Executive Functions Related to Quality of Reporting Following Police Officers’ Use of Force Training by Jessie N. Doyle, Mary Ann Campbell and Donaldo D. Canales
The capacity to use force against citizens is one of the most salient and controversial issues in policing. Following a use of force encounter, investigations are carried out to understand why force was used and whether it was justified. Officers are often required to provide written and/or verbal statements in an official report detailing the encounter and justifying their decisions. Thus, accurate reporting is imperative to use of force investigations. Yet being involved in a force encounter triggers acute stress responses that may affect cognitive processes and contribute to errors in recall of those events. To date, few studies have examined the psychological mechanisms underlying police officers’ reports of use of force encounters. This study, published in the Journal of Police and Criminal Psychology, seeks to fill in those gaps, looking in particular at non-lethal violence. The researchers asked 84 Canadian municipal officers to complete a self-report measure of executive function. Officers then participated in a live action video-recorded use of force simulation.

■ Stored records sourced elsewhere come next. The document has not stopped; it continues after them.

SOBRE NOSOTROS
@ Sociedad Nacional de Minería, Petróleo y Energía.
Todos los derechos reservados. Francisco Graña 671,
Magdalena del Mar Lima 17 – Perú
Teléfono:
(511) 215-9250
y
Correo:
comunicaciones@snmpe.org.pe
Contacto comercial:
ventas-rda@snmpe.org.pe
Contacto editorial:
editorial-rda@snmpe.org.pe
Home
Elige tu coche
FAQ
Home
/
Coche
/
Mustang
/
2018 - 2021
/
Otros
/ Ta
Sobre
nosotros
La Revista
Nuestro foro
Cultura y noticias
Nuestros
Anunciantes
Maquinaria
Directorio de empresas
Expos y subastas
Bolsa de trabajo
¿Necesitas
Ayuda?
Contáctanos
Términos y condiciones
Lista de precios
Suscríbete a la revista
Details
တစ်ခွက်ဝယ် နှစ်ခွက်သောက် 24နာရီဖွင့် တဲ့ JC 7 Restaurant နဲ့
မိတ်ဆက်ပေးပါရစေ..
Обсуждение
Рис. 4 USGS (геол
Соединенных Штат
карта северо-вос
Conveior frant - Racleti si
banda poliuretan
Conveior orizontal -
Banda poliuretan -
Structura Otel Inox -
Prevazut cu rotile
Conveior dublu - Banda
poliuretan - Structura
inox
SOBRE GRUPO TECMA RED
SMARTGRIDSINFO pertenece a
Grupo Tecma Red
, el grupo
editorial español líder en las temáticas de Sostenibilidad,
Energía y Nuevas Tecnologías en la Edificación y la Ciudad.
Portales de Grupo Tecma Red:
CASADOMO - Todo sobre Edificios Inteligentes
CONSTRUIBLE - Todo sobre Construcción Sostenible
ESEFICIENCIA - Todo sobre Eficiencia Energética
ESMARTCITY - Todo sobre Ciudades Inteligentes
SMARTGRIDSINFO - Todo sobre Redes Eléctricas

Officers provided a written narrative of their use of force experience immediately post-simulation. Researchers coded videos and narratives for officer and suspect behavioural actions to determine comparability between observed behaviours in the simulation and narratives. Results demonstrated that officers’ behaviours and their narratives were reasonably comparable, with the greatest comparability observed with details relating to officers’ own actions. Poorer metacognitive abilities were predictive of lower comparability for details pertaining to suspect behaviour. The research suggests better training, including reviews of narratives post-simulation to enhance metacognitive functioning, may help create the most accurate accounts of use of force encounters , and enhance current approaches to investigation following use of force encounters.